** DATA TO PROCESS follows **

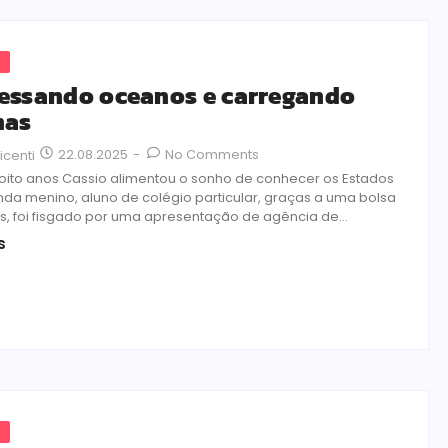
s
essando oceanos e carregando
mas
22.08.2025
-
No Comments
icenti
oito anos Cassio alimentou o sonho de conhecer os Estados
inda menino, aluno de colégio particular, graças a uma bolsa
s, foi fisgado por uma apresentação de agência de...
s
s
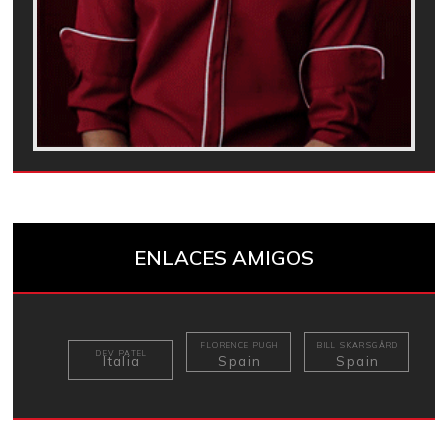
ENLACES AMIGOS
FLORENCE PUGH
BILL SKARSGÅRD
DEV PATEL
Italia
Spain
Spain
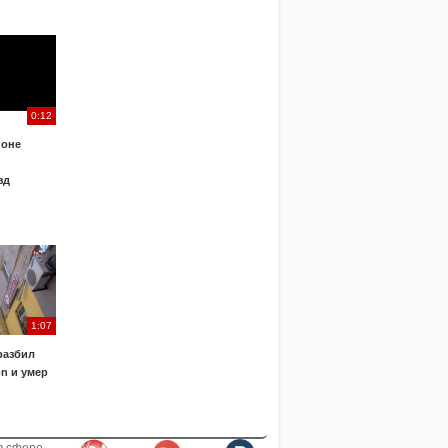
0:12
йоне
зд
1:07
разбил
n и умер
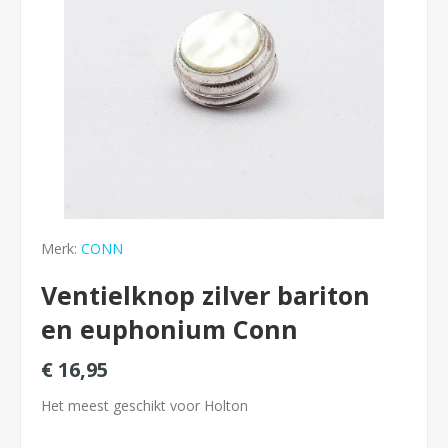
Merk:
CONN
Ventielknop zilver bariton
en euphonium Conn
€ 16,95
Het meest geschikt voor Holton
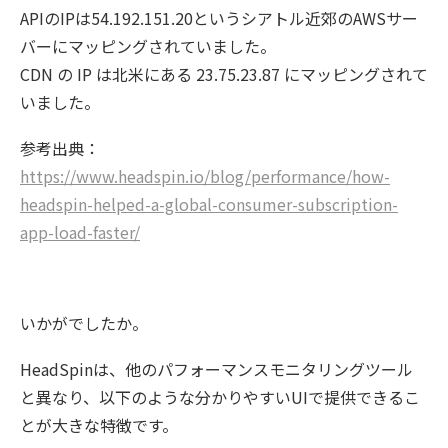
APIのIPは54.192.151.20というシアトル近郊のAWSサー
バーにマッピングされていました。
CDN の IP は北米にある 23.75.23.87 にマッピングされて
いました。
参考出典：
https://www.headspin.io/blog/performance/how-
headspin-helped-a-global-consumer-subscription-
app-load-faster/
いかがでしたか。
HeadSpinは、他のパフォーマンスモニタリングツール
と異なり、以下のような分かりやすいUIで提供できるこ
とが大きな特徴です。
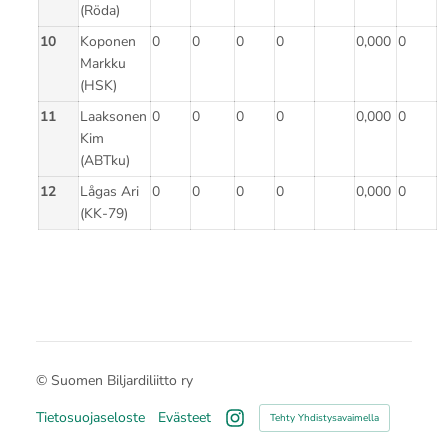
(Röda)
10
Koponen
0
0
0
0
0,000
0
Markku
(HSK)
11
Laaksonen
0
0
0
0
0,000
0
Kim
(ABTku)
12
Lågas Ari
0
0
0
0
0,000
0
(KK-79)
©
Suomen Biljardiliitto ry
Tietosuojaseloste
Evästeet
Tehty Yhdistysavaimella
Instagram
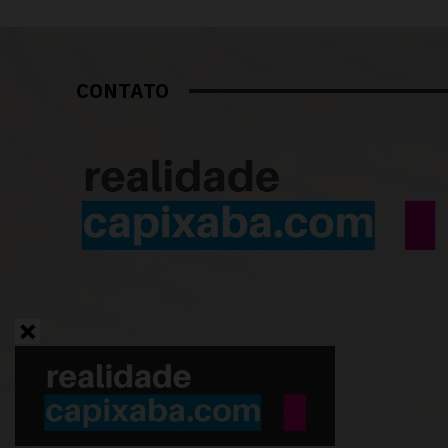
CONTATO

** End of DATA TO PROCESS **

INSTRUCTIONS FOR THE TASK: Drop the pictures and reproduce the rest of the data exactly.

EXERCISE ANSWER:
s
essando oceanos e carregando
mas
22.08.2025
-
No Comments
icenti
oito anos Cassio alimentou o sonho de conhecer os Estados
inda menino, aluno de colégio particular, graças a uma bolsa
s, foi fisgado por uma apresentação de agência de...
s
s
ENLACES AMIGOS
FLORENCE PUGH
BILL SKARSGÅRD
DEV PATEL
Italia
Spain
Spain
0:12
йоне
зд
1:07
разбил
n и умер
Merk:
CONN
Ventielknop zilver bariton
en euphonium Conn
€ 16,95
Het meest geschikt voor Holton
APIのIPは54.192.151.20というシアトル近郊のAWSサー
バーにマッピングされていました。
CDN の IP は北米にある 23.75.23.87 にマッピングされて
いました。
参考出典：
https://www.headspin.io/blog/performance/how-
headspin-helped-a-global-consumer-subscription-
app-load-faster/
いかがでしたか。
HeadSpinは、他のパフォーマンスモニタリングツール
と異なり、以下のような分かりやすいUIで提供できるこ
とが大きな特徴です。
(Röda)
10
Koponen
0
0
0
0
0,000
0
Markku
(HSK)
11
Laaksonen
0
0
0
0
0,000
0
Kim
(ABTku)
12
Lågas Ari
0
0
0
0
0,000
0
(KK-79)
©
Suomen Biljardiliitto ry
Tietosuojaseloste
Evästeet
Tehty Yhdistysavaimella
Instagram
CONTATO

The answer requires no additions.